### [YOUR ASSIGNMENT]
Write out every entry below exactly as it appears. Pictures do not belong in the copy.

### [INPUT MATERIAL]
-=-=-
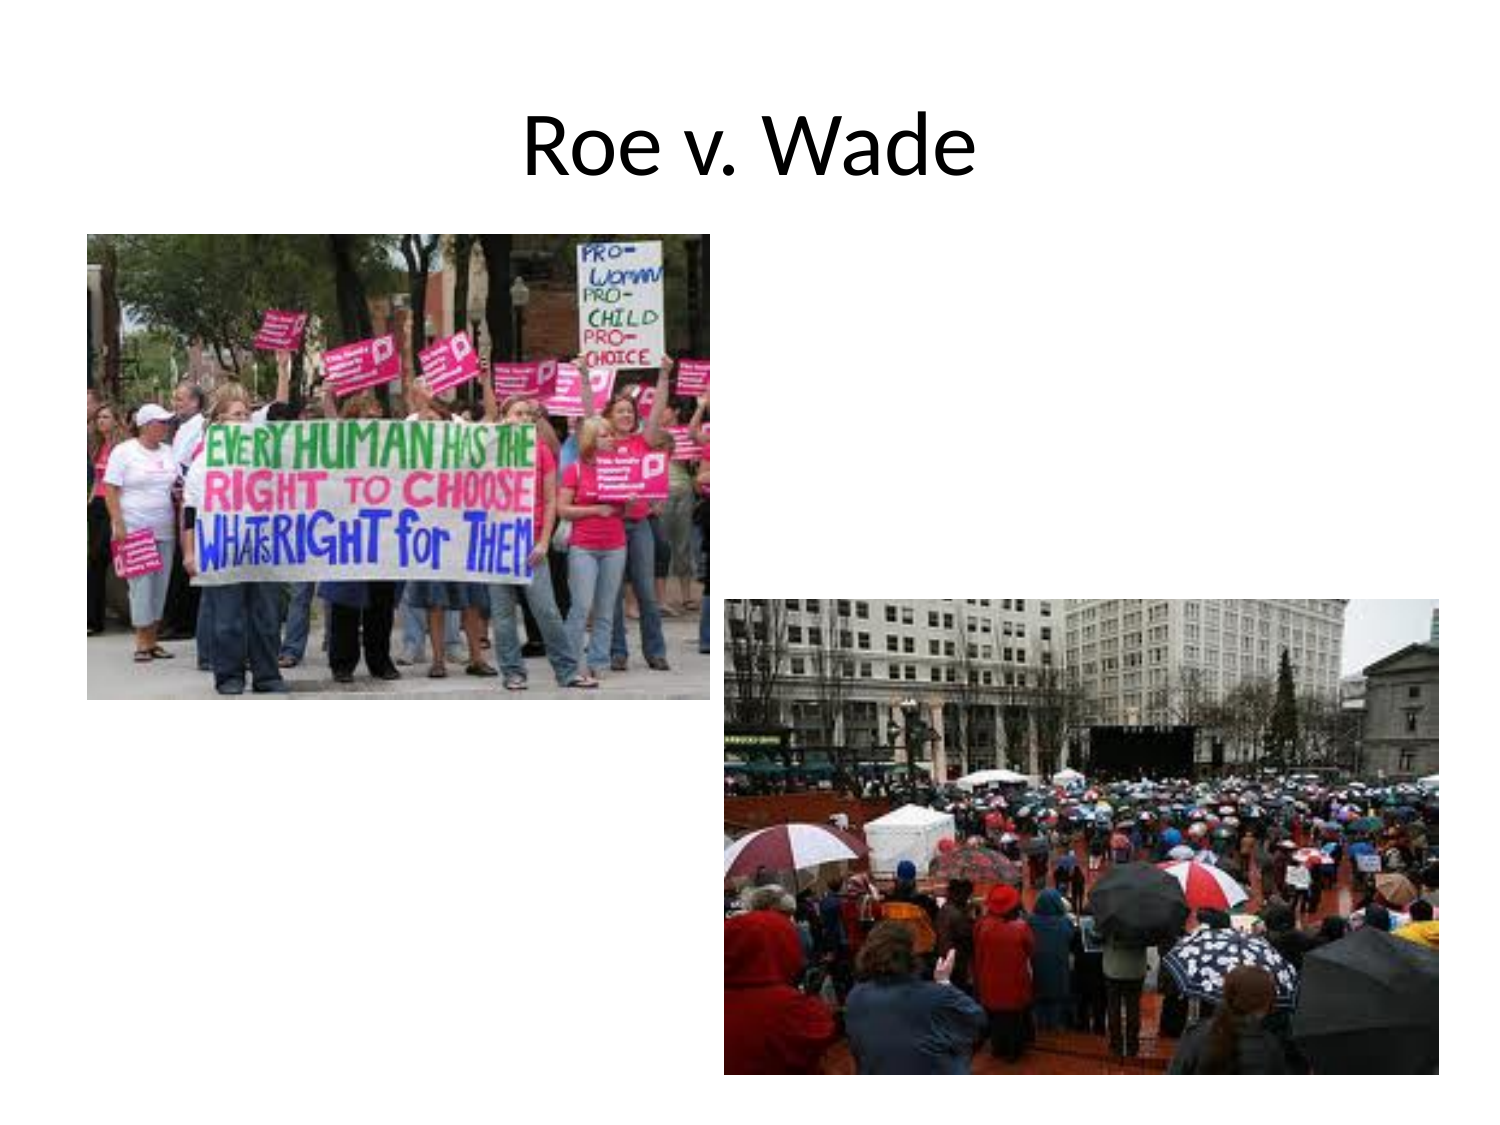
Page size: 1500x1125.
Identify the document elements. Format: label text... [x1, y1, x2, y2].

title Roe v. Wade [75, 45, 1425, 233]
picture [724, 599, 1439, 1076]
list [87, 234, 710, 701]
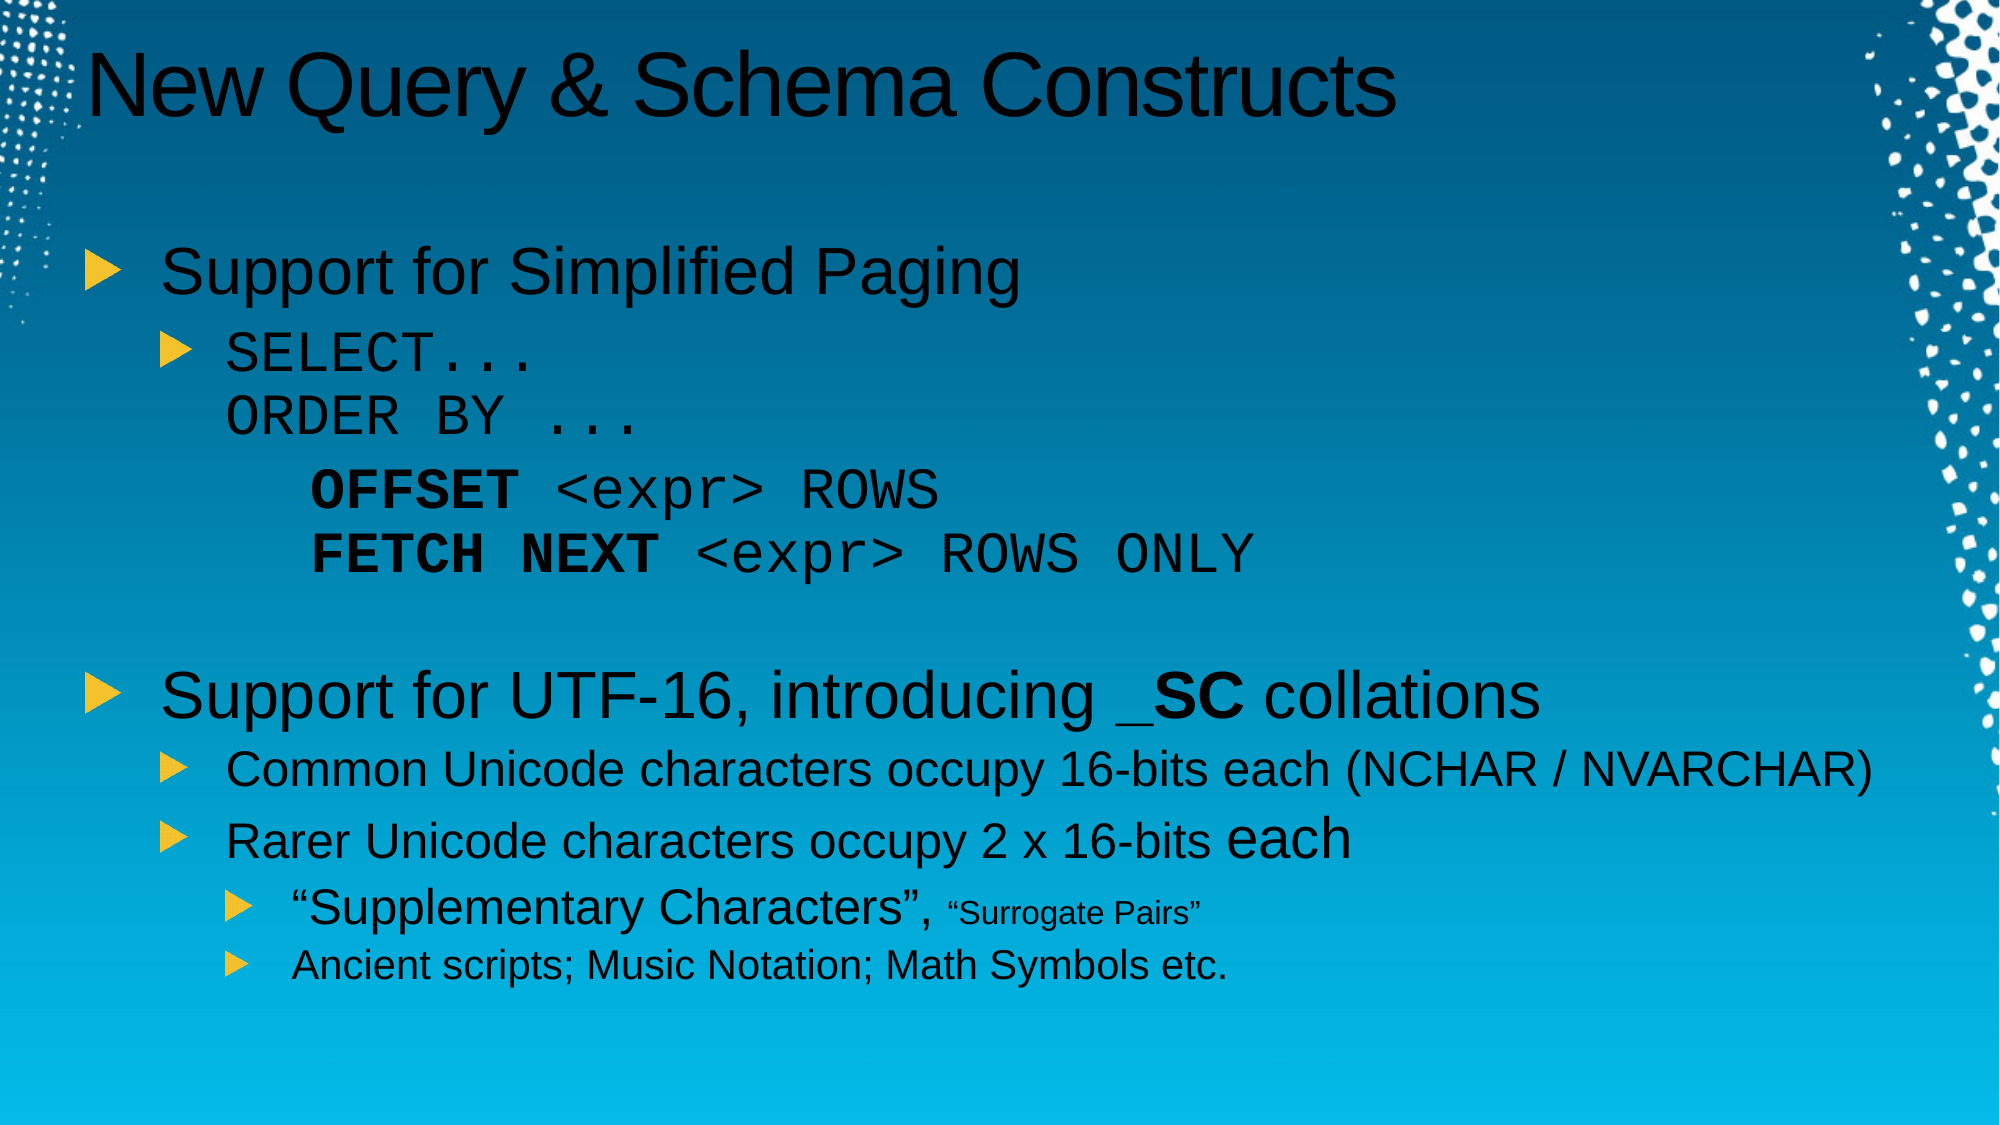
-=-=-
### [TASK RESPONSE]
Page size: 1500x1125.
Identify the document elements. Format: label text... [x1, y1, x2, y2].

title Roe v. Wade [75, 45, 1425, 233]
picture [724, 599, 1439, 1076]
list [87, 234, 710, 701]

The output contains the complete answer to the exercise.